Like on Sunday, when 25-year-old Harpreet Chahal was shot dead in a brazen daylight shooting in Abbotsford.

“It’s stuff like that that scares you, but at the same time you’ve got to know when to … take a stand,” said Khosa.

It was an accumulation of such incidents that led the Lower Mainland Sikh community to approach the RCMP six months ago, looking for a way to prevent ongoing gang violence.

On Wednesday their efforts came to fruition as 30 representatives from 11 temples, including Khosa from New Westminster’s Sahib Sukh Sagar temple, met with RCMP and the Combined Forces Special Enforcement Unit-B.C.(CFSEU-BC) for an anti-gang summit in Chilliwack.

The summit is part of a Kwantlen University research project on local gang violence, led by Dr. Gira Bhatt, director of Acting Together — Community University Research Alliance, which received a federal grant four years ago.

“It’s a local issue, local solution, local community,” Bhatt said. “We cannot import our solutions from California or from England.
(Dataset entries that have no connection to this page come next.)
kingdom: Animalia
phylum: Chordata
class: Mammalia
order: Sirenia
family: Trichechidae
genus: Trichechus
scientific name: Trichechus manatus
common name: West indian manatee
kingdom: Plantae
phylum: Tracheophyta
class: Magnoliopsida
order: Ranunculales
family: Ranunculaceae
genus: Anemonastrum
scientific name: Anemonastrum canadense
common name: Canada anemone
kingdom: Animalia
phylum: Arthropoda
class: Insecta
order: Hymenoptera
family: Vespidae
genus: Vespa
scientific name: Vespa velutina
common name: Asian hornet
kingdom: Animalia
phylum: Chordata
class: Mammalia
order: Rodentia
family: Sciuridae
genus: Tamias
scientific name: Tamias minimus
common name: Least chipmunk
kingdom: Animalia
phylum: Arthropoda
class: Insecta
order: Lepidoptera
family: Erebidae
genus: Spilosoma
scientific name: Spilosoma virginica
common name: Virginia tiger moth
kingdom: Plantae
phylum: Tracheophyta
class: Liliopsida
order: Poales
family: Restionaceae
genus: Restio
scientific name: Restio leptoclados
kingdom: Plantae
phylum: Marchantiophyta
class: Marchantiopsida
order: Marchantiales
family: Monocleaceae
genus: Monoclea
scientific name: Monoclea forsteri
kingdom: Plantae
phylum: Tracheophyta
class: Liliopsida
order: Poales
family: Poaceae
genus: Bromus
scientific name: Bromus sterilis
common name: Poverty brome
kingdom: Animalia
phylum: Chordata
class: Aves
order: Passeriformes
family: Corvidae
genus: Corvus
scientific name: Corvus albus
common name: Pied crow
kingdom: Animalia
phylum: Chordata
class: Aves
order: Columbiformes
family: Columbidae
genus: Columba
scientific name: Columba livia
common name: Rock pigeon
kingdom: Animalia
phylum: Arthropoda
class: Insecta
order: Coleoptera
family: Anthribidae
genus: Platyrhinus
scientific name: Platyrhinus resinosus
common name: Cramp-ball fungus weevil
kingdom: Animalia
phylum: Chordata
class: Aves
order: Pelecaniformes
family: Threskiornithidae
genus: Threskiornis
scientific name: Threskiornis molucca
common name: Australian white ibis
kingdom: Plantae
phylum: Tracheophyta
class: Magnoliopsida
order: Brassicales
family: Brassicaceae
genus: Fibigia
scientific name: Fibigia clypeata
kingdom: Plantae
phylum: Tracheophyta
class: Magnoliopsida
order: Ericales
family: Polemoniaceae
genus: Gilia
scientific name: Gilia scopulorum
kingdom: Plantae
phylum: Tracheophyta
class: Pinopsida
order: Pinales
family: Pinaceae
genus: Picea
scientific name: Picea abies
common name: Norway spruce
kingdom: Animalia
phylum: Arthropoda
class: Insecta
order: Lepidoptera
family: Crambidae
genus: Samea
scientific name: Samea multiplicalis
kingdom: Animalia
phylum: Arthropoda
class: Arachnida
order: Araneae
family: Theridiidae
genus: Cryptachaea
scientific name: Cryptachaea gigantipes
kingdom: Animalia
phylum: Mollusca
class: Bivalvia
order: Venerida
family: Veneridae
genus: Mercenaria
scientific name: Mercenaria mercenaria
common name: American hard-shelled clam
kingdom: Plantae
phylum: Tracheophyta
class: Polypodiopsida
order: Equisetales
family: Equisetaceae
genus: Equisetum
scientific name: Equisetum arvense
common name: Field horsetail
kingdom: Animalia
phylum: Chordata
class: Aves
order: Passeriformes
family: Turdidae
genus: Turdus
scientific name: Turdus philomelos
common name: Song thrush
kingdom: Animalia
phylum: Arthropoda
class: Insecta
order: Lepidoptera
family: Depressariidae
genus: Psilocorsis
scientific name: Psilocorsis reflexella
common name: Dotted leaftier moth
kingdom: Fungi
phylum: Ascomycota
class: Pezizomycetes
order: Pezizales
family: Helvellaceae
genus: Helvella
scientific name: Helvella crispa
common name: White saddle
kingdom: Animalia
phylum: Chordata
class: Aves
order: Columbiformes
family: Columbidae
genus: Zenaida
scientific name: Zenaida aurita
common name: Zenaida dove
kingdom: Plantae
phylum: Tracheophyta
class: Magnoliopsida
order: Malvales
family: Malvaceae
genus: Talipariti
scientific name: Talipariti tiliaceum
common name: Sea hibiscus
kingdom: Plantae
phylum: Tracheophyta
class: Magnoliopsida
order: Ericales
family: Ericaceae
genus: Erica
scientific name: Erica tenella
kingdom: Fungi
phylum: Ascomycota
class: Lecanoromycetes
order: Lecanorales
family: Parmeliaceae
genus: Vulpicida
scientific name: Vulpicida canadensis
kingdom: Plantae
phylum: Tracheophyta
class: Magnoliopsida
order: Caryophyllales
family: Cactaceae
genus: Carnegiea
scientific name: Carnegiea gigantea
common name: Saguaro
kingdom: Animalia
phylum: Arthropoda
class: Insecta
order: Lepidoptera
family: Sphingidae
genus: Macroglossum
Our demographics are different, our cultural issues are different.”

The summit marked another step in her research, fielding suggestions from the community.

“There are choices that you can make that will lead you in the right direction,” said Khosa, adding that it was sports and a circle of positive friendships that kept him out of trouble.

Taranjit Singh Dhugga with Surrey’s Guru Nanak Sikh Gurdwara, suggested the solution starts with parenting to keep youth away from drugs and gangs.

Police hope these insights will lead to an action plan to roll out in all communities, because it’s not only a South Asian problem, as most gang-related murder victims in B.C. are Caucasian.

“I feel very optimistic that we’re going to see a best practice come out of this,” said CFSEU-BC Chief Officer Dan Malo. “We cannot look at gang violence as a situation that we can’t conquer.”

The summit came to a close Wednesday evening and Bhatt’s research team is expected to comb through the findings and come up with an action plan.